AIM OF THE TASK » Once the line containing "#### Step 1: Make Both Classes Full Entities" is found in the records below, return it and each following line exactly, up to and including the line containing "#### Step 2: Define", and nothing else.

GIVEN RECORDS »
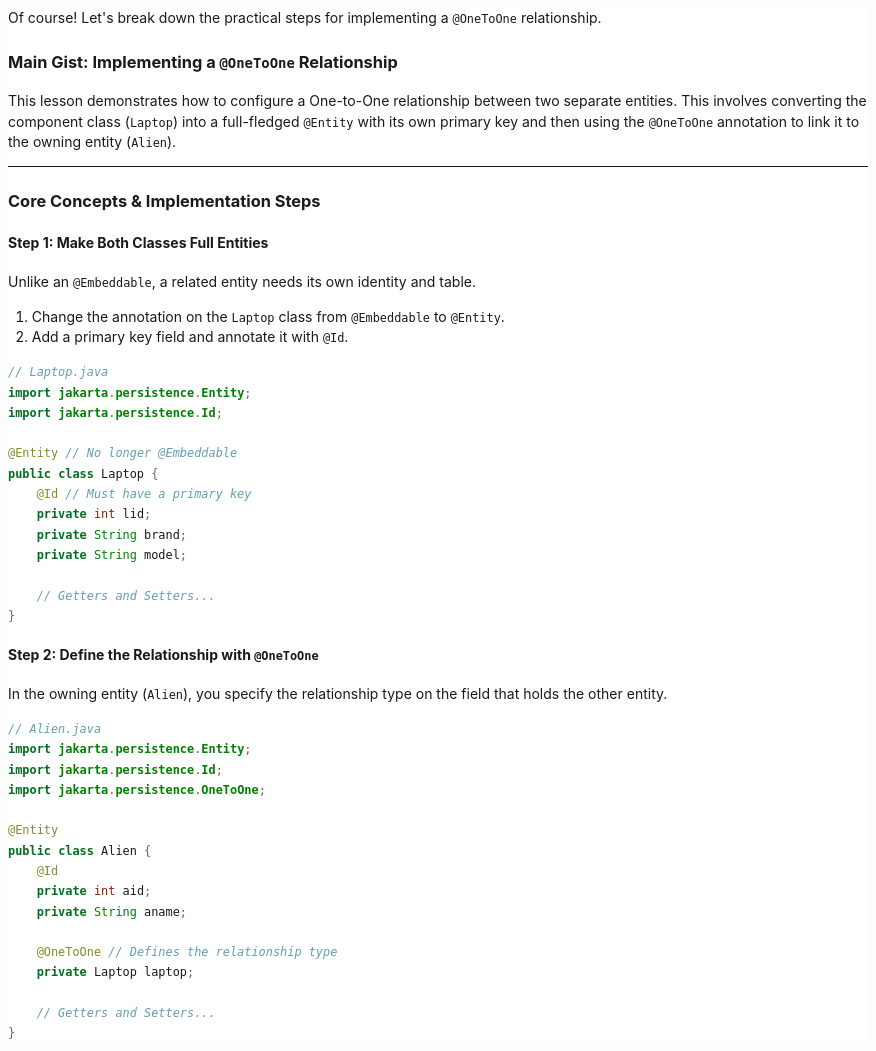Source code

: Of course! Let's break down the practical steps for implementing a `@OneToOne` relationship.

### **Main Gist: Implementing a `@OneToOne` Relationship**

This lesson demonstrates how to configure a One-to-One relationship between two separate entities. This involves converting the component class (`Laptop`) into a full-fledged `@Entity` with its own primary key and then using the `@OneToOne` annotation to link it to the owning entity (`Alien`).

---

### **Core Concepts & Implementation Steps**

#### Step 1: Make Both Classes Full Entities

Unlike an `@Embeddable`, a related entity needs its own identity and table.
1.  Change the annotation on the `Laptop` class from `@Embeddable` to `@Entity`.
2.  Add a primary key field and annotate it with `@Id`.

```java
// Laptop.java
import jakarta.persistence.Entity;
import jakarta.persistence.Id;

@Entity // No longer @Embeddable
public class Laptop {
    @Id // Must have a primary key
    private int lid;
    private String brand;
    private String model;

    // Getters and Setters...
}
```

#### Step 2: Define the Relationship with `@OneToOne`

In the owning entity (`Alien`), you specify the relationship type on the field that holds the other entity.

```java
// Alien.java
import jakarta.persistence.Entity;
import jakarta.persistence.Id;
import jakarta.persistence.OneToOne;

@Entity
public class Alien {
    @Id
    private int aid;
    private String aname;

    @OneToOne // Defines the relationship type
    private Laptop laptop;

    // Getters and Setters...
}
```
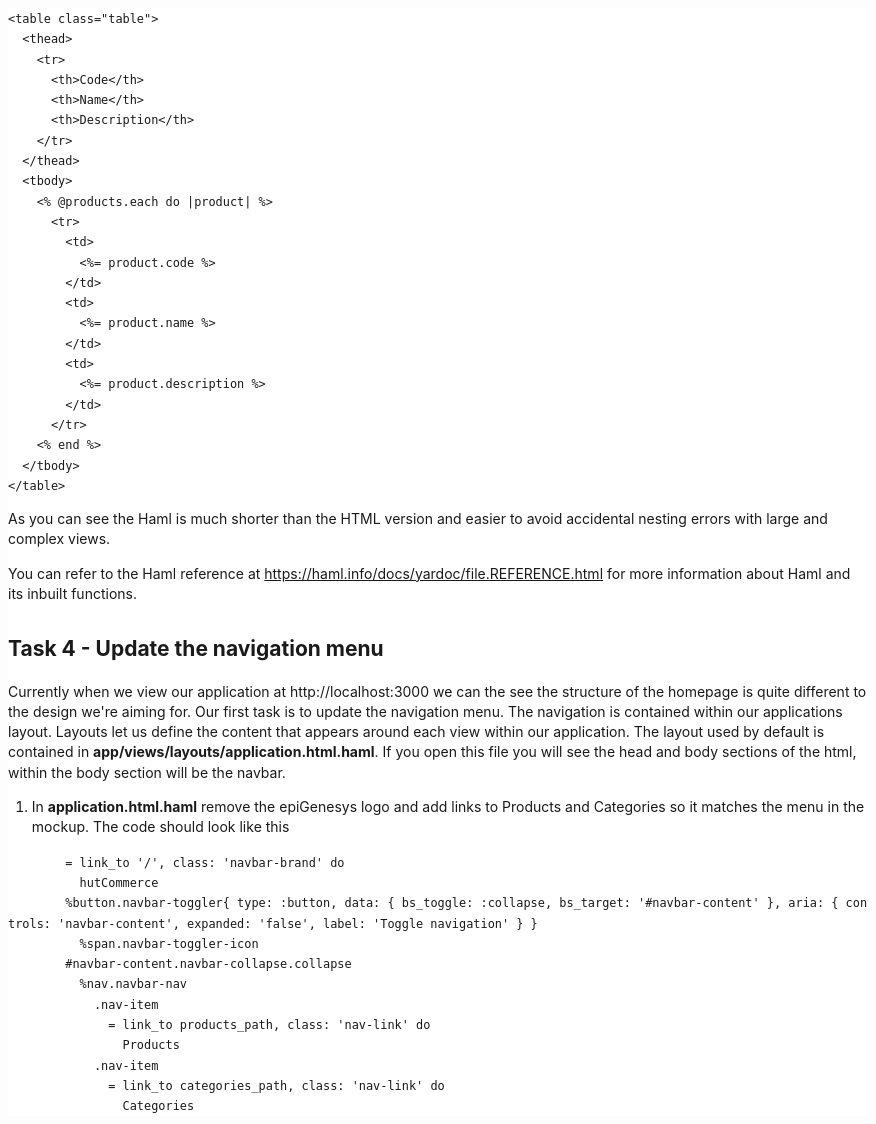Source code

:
 ```
<table class="table">
  <thead>
    <tr>
      <th>Code</th>
      <th>Name</th>
      <th>Description</th>
    </tr>
  </thead>
  <tbody>
    <% @products.each do |product| %>
      <tr>
        <td>
          <%= product.code %>
        </td>
        <td>
          <%= product.name %>
        </td>
        <td>
          <%= product.description %>
        </td>
      </tr>
    <% end %>
  </tbody>
</table>
```

As you can see the Haml is much shorter than the HTML version and easier to avoid accidental nesting errors with large and complex views.

You can refer to the Haml reference at https://haml.info/docs/yardoc/file.REFERENCE.html for more information about Haml and its inbuilt functions.

## Task 4 - Update the navigation menu

Currently when we view our application at http://localhost:3000 we can the see the structure of the homepage is quite different to the design we're aiming for. Our first task is to update the navigation menu. The navigation is contained within our applications layout. Layouts let us define the content that appears around each view within our application. The layout used by default is contained in **app/views/layouts/application.html.haml**. If you open this file you will see the head and body sections of the html, within the body section will be the navbar.

1. In **application.html.haml** remove the epiGenesys logo and add links to Products and Categories so it matches the menu in the mockup. The code should look like this

```
        = link_to '/', class: 'navbar-brand' do
          hutCommerce
        %button.navbar-toggler{ type: :button, data: { bs_toggle: :collapse, bs_target: '#navbar-content' }, aria: { controls: 'navbar-content', expanded: 'false', label: 'Toggle navigation' } }
          %span.navbar-toggler-icon
        #navbar-content.navbar-collapse.collapse
          %nav.navbar-nav
            .nav-item
              = link_to products_path, class: 'nav-link' do
                Products
            .nav-item
              = link_to categories_path, class: 'nav-link' do
                Categories
```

SOLUTION »
#### Step 1: Make Both Classes Full Entities

Unlike an `@Embeddable`, a related entity needs its own identity and table.
1.  Change the annotation on the `Laptop` class from `@Embeddable` to `@Entity`.
2.  Add a primary key field and annotate it with `@Id`.

```java
// Laptop.java
import jakarta.persistence.Entity;
import jakarta.persistence.Id;

@Entity // No longer @Embeddable
public class Laptop {
    @Id // Must have a primary key
    private int lid;
    private String brand;
    private String model;

    // Getters and Setters...
}
```

#### Step 2: Define the Relationship with `@OneToOne`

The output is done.